The challenges and practice of metal industries into global supply chain integration: A literature review
Published in Cogent Engineering, 2020
Alie Wube Dametew, Birehanu Beshah, Frank Ebinger
Besides, Kasi (2005) found that the SCOR model is strong on the technical dimensions but it is weak and not emphasis on the social dimensions of supply chain firms. On the other side, the performance dashboard is a performance dashboard is a dynamic management tool that is used by an organization to gauge performance and progress toward specific goals is a tool for organizing and providing ready access to performance information (Key et al., 2008). This provides to bring together key performance metrics of an organization or an individual on one display. The dashboard is often used in business intelligence or executive information systems to allow easy monitoring of key performance indicators. Since function as an organization magnifying glass, as a result of measuring, monitoring, and managing the business process.
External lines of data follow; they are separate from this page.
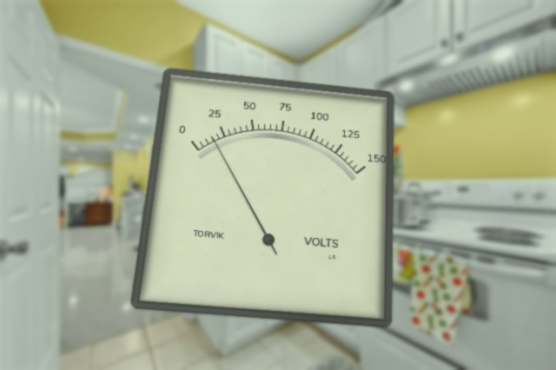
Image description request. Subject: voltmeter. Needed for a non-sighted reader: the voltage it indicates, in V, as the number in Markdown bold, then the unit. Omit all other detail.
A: **15** V
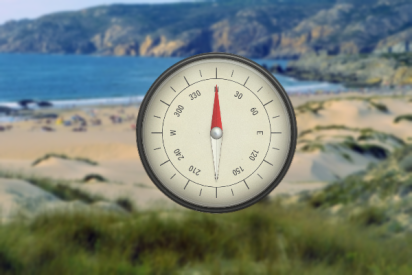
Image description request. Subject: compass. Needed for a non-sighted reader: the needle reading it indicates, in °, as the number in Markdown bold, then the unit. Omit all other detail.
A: **0** °
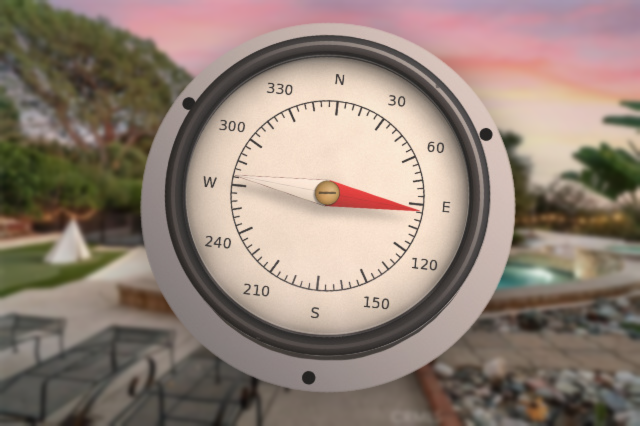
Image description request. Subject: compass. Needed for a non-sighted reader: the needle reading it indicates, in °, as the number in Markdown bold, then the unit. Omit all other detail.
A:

Meanwhile, form this performance analysis section, the author found that, the evaluation and assessment of supply chain firm performance were done in different contexts and scenarios. Temporarily according to this result from the numerous evaluation strategy or systems some are: performance measures employed based on strategic (Azfara et al., 2014; Xu et al., 2007), operational or tactical focus (Beamon, 1999; Gunasekaran et al., 2004) levels. Since, this strategic, operational or tactical performance evaluation and measurement provides to enhance organizational productivity and firm profitability (Gunasekaran et al., 2004).